**TASK REQUIREMENTS:** Could you return the data that follows exactly, minus the images?

**GIVEN INFORMATION:**
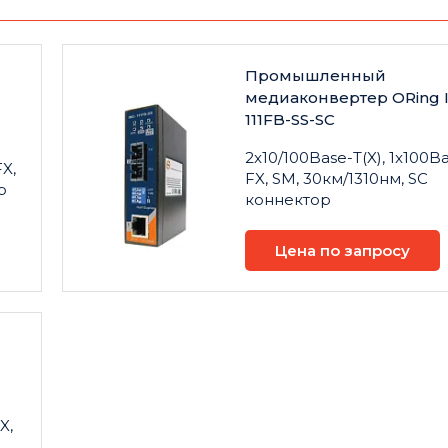
Промышленный
медиаконвертер ORing 
-
111FB-SS-SC
2x10/100Base-T(X), 1x100B
FX,
FX, SM, 30км/1310нм, SC
р
коннектор
Цена по запросу
-
X,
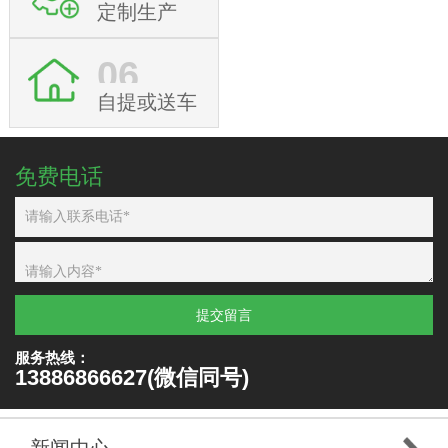
定制生产
06
自提或送车
免费电话
提交留言
服务热线：
13886866627(微信同号)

**TASK SOLUTION:**
Промышленный
медиаконвертер ORing 
-
111FB-SS-SC
2x10/100Base-T(X), 1x100B
FX,
FX, SM, 30км/1310нм, SC
р
коннектор
Цена по запросу
-
X,
定制生产
06
自提或送车
免费电话
提交留言
服务热线：
13886866627(微信同号)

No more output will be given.